Şurası tartışmasız bir gerçek ki, biz “dayanışmacı” bir toplumuz.
Hem de her alanda.
Cenaze olur, cenaze sahipleri yalnız bırakılmaz, konu komşu yemek yapar götürür, acılar paylaşılır.
Düğün dernek olur, genç çiftler ve aileleri yalnız bırakılmaz.
Kiminin yardıma ihtiyacı vardır, hemen yanına koşarız.
Tüm bunlar bize özgü yardımlaşma, dayanışma duygusudur.
Ama son yıllarda bazı özel günlerde, kimi kuruluş ve kişiler yaptıkları yardımı –özellikle de çocukların yüzü görülebilecek şekilde- basın kuruluşları aracılığıyla kamuoyuna duyurma ihtiyacı hissetmeye başladı.
Oysa inanışımıza göre de “veren el alan eli” görmemeli.
İşte bu uygulamayı, Seyhan Belediyesi’nin, Kızılay işbirliğiyle başlattığı İhtiyaç Bankası Butik Mağazası projesinde ihtiyaç sahiplerinin kimliği asla ifşa edilmiyormuş.
Belediyenin açıklamasında, “Kızılay iş birliğiyle yürüttüğümüz bu mağaza, dar gelirli ailelerimizin çocukları için yeni kıyafet, sıcak bir mont veya ayakkabı anlamına geliyor.
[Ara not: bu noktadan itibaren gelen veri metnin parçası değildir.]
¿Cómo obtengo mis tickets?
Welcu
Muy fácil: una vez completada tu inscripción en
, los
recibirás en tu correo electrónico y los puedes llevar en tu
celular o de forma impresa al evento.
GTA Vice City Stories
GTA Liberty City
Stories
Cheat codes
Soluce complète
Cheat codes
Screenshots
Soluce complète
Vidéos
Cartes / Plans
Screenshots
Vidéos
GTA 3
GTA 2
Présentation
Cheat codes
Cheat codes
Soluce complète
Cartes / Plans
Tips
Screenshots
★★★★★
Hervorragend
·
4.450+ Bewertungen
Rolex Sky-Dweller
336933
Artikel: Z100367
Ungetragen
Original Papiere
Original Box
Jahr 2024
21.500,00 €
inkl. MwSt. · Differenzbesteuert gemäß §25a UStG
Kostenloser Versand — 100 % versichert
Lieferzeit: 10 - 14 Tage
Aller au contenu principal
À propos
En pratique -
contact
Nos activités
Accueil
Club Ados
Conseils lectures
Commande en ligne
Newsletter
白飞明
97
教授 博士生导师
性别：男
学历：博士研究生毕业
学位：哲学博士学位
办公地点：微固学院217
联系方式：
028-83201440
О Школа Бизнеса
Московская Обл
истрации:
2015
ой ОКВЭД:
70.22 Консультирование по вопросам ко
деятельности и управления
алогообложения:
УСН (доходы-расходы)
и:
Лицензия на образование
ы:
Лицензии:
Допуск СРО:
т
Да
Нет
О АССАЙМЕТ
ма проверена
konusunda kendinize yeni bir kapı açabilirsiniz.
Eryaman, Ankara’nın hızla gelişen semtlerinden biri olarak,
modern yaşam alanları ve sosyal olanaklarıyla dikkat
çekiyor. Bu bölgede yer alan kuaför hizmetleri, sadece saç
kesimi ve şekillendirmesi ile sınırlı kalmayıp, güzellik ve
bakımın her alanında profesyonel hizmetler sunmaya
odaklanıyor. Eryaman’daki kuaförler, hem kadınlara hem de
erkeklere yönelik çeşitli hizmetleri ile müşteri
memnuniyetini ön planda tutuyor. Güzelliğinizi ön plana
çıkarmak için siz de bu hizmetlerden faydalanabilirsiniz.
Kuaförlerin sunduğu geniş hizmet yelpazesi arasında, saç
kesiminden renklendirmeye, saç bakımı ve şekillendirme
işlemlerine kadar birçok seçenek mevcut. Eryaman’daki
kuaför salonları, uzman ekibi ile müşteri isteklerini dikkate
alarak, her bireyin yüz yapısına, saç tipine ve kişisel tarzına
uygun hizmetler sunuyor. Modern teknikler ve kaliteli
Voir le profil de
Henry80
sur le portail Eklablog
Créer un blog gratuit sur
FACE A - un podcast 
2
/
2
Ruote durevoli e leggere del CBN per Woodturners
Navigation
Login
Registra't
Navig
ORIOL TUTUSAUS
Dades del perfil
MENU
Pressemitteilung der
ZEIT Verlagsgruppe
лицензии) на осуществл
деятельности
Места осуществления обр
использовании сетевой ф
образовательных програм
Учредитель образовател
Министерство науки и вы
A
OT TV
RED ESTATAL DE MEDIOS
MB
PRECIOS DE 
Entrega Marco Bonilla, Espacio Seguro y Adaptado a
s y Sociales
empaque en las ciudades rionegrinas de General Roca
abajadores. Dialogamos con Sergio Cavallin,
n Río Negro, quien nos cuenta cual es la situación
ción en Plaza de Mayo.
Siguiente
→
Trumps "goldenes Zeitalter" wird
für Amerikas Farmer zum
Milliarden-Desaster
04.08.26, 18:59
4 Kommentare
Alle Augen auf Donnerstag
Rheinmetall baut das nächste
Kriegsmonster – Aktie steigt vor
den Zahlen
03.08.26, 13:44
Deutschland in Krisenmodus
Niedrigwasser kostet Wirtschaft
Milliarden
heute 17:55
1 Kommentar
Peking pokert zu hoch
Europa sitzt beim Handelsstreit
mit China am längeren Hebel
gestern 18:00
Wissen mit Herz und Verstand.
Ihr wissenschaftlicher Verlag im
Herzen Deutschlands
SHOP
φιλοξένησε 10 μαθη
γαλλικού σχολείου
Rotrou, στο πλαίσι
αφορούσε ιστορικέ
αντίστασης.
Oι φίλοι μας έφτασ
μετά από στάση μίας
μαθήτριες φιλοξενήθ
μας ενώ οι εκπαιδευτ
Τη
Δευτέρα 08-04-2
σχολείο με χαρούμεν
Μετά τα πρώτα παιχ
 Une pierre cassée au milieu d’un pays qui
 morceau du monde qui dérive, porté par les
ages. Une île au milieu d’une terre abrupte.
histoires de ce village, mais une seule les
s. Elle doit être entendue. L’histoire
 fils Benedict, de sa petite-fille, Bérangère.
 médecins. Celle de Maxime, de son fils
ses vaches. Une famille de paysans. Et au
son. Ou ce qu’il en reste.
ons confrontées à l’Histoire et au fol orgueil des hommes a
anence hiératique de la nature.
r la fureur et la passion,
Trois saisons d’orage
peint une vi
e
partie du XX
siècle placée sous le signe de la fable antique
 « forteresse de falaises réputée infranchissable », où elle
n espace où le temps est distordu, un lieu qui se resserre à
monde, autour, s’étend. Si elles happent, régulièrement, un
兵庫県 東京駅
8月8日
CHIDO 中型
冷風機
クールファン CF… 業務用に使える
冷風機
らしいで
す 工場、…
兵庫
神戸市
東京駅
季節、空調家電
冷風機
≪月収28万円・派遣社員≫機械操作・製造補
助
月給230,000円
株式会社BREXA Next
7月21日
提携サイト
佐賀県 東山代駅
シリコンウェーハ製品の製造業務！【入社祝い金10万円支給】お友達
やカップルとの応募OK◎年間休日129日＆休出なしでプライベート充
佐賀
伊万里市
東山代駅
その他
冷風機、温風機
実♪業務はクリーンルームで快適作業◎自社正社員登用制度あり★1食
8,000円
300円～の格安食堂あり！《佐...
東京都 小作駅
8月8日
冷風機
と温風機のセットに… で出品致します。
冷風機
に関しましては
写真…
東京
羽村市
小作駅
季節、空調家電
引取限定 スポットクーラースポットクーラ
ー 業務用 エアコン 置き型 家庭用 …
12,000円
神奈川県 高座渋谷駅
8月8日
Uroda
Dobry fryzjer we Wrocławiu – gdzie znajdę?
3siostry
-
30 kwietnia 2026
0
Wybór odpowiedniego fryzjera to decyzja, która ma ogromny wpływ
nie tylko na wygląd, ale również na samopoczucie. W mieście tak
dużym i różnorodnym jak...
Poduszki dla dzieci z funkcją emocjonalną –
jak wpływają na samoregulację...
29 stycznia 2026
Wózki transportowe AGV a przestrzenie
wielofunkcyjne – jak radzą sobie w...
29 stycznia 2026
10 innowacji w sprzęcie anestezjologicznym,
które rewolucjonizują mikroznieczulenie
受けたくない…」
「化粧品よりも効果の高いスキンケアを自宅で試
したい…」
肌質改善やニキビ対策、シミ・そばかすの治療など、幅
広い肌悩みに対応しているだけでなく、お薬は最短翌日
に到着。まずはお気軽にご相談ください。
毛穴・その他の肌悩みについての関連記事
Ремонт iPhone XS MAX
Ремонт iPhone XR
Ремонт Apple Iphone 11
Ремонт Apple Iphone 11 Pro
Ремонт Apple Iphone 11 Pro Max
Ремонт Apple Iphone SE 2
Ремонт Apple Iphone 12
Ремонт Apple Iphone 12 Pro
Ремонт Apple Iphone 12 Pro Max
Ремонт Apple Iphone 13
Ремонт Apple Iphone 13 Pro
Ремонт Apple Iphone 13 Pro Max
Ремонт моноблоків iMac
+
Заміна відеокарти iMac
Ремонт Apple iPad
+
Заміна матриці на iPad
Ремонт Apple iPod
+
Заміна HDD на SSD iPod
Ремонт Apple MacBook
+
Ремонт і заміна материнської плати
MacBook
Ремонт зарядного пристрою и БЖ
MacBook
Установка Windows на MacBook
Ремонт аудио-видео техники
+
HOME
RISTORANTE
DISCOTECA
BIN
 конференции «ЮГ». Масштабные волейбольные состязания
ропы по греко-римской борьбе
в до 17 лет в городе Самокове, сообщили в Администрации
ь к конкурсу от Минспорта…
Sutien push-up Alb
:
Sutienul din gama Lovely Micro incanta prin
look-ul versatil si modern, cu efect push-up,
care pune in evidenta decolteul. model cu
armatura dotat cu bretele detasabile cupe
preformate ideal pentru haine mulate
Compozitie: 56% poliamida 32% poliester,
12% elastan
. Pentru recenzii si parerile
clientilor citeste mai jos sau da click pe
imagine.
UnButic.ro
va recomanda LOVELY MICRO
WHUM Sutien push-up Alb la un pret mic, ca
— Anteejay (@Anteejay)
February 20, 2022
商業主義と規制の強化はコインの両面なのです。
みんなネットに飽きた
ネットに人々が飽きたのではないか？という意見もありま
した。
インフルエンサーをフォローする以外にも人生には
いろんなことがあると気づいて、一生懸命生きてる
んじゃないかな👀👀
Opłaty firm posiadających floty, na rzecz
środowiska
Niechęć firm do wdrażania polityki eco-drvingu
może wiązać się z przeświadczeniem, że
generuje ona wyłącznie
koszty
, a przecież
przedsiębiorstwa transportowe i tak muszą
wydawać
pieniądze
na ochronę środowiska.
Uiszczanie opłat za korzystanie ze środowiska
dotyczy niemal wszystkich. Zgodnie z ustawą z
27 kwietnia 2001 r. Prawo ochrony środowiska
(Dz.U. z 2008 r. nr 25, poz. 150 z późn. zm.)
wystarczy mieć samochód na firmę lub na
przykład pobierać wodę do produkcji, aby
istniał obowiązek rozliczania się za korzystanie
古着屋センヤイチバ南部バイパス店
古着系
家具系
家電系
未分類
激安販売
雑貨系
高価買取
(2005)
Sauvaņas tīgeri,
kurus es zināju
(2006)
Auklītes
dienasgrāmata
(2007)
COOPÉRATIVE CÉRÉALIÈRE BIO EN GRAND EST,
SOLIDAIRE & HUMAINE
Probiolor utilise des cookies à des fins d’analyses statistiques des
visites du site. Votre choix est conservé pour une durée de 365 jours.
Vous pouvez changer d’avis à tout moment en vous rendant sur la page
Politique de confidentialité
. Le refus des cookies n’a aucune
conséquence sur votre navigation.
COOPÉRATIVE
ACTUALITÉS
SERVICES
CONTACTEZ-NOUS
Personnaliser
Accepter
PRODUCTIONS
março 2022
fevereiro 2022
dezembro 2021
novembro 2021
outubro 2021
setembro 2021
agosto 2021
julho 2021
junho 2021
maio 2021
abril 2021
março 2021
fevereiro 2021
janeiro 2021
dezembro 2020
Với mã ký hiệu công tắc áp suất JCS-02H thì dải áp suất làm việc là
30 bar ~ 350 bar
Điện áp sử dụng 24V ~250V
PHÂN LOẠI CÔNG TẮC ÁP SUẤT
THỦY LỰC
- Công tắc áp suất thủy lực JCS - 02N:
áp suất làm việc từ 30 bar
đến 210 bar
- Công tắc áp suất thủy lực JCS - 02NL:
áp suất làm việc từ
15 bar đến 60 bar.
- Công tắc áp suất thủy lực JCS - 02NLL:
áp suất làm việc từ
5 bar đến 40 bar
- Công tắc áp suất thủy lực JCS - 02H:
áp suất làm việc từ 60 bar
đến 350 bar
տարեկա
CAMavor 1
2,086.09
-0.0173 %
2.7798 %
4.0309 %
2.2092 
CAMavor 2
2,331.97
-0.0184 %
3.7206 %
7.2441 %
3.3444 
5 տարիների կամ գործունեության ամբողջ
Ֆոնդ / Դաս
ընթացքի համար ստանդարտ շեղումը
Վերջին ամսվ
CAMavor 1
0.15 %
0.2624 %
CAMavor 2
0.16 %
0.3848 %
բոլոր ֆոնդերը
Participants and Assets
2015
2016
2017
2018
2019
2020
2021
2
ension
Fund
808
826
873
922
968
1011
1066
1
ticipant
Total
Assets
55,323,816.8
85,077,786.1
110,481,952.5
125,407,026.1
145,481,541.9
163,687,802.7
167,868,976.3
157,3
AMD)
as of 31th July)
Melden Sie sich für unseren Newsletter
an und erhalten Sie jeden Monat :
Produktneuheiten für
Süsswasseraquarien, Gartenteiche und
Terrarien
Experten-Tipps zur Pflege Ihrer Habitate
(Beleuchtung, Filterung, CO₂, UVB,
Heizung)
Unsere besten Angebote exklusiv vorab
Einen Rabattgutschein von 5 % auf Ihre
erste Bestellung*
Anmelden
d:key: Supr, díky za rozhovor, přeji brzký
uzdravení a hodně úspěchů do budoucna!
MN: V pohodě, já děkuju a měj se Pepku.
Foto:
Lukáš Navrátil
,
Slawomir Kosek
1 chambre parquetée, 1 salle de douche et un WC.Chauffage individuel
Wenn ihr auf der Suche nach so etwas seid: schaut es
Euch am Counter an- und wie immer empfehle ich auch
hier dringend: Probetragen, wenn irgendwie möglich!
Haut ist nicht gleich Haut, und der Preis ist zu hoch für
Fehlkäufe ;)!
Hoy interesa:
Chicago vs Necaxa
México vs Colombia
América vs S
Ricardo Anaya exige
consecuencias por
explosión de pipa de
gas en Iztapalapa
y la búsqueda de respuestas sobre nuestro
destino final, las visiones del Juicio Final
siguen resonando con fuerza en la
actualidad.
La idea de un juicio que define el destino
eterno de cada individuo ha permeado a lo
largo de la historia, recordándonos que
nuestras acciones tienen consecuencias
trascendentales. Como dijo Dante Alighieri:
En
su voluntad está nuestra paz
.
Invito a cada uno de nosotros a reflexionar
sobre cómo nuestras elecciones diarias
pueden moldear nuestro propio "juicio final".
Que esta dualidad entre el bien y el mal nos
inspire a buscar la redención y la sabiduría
Sosyal belediyecilik bizim için bir slogan değil, bir yaşam biçimidir. İhtiyaç sahibi vatandaşlar, kendilerine tanımlanan limitler dâhilinde, kimlikleri ifşa edilmeden diledikleri ürünü seçebiliyorlar. Bu yaklaşım, sadece maddi bir destek sağlamakla kalmıyor, aynı zamanda vatandaşların sosyal onurunu ve özgüvenini de korumayı hedefliyor” ifadelerine yer verilmiş.
Evet, olması gereken bu.
Dileğimiz her kişi ve kuruluşun buna dikkat etmesi.
………….
Çukurova Üniversitesi Tıp Fakültesi Mezunları Derneği kuruluşunun 30. yılı dolayısıyla Anıtkabir’e ziyaret gerçekleştirirken, Dernek Başkanı Uzm. Dr. Hatice Canataroğlu’nun, “(Beni Türk Doktorlarına Emanet Ediniz) diyen Cumhuriyetimizin kurucusu Gazi Mustafa Kemal Atatürk’e sevgi ve minnettarlığımızı belirtmek için bu ziyareti gerçekleştiriyoruz” dediğini biliyor musunuz?
Adana Ceyhan ve Mersin’de, Petrol-İş Sendikası Adana Şubesi’ne üye işçilerin Mayıs ayında Toros Tarım’da başlattıkları grevin 106 gün sonra anlaşmayla sonuçlanarak, işçilerin yüzde 65 zam oranıyla yeniden iş başı yaptıklarını biliyor musunuz?
MHP Genel Başkan Yardımcısı İsmail Özdemir’in, Sarıçam Belediyesi tarafından yaptırılan Ferdi Tayfur Sanat Merkezi ve Müzesi’ni gezerken, müzenin yalnızca Ferdi Tayfur’un sanatı ve kişiliğini yansıtmadığını: aynı zamanda Adana’nın sanat potansiyelini de geleceğe taşıyan bir kültür mirası niteliğinde bulunduğunu vurguladığını biliyor musunuz?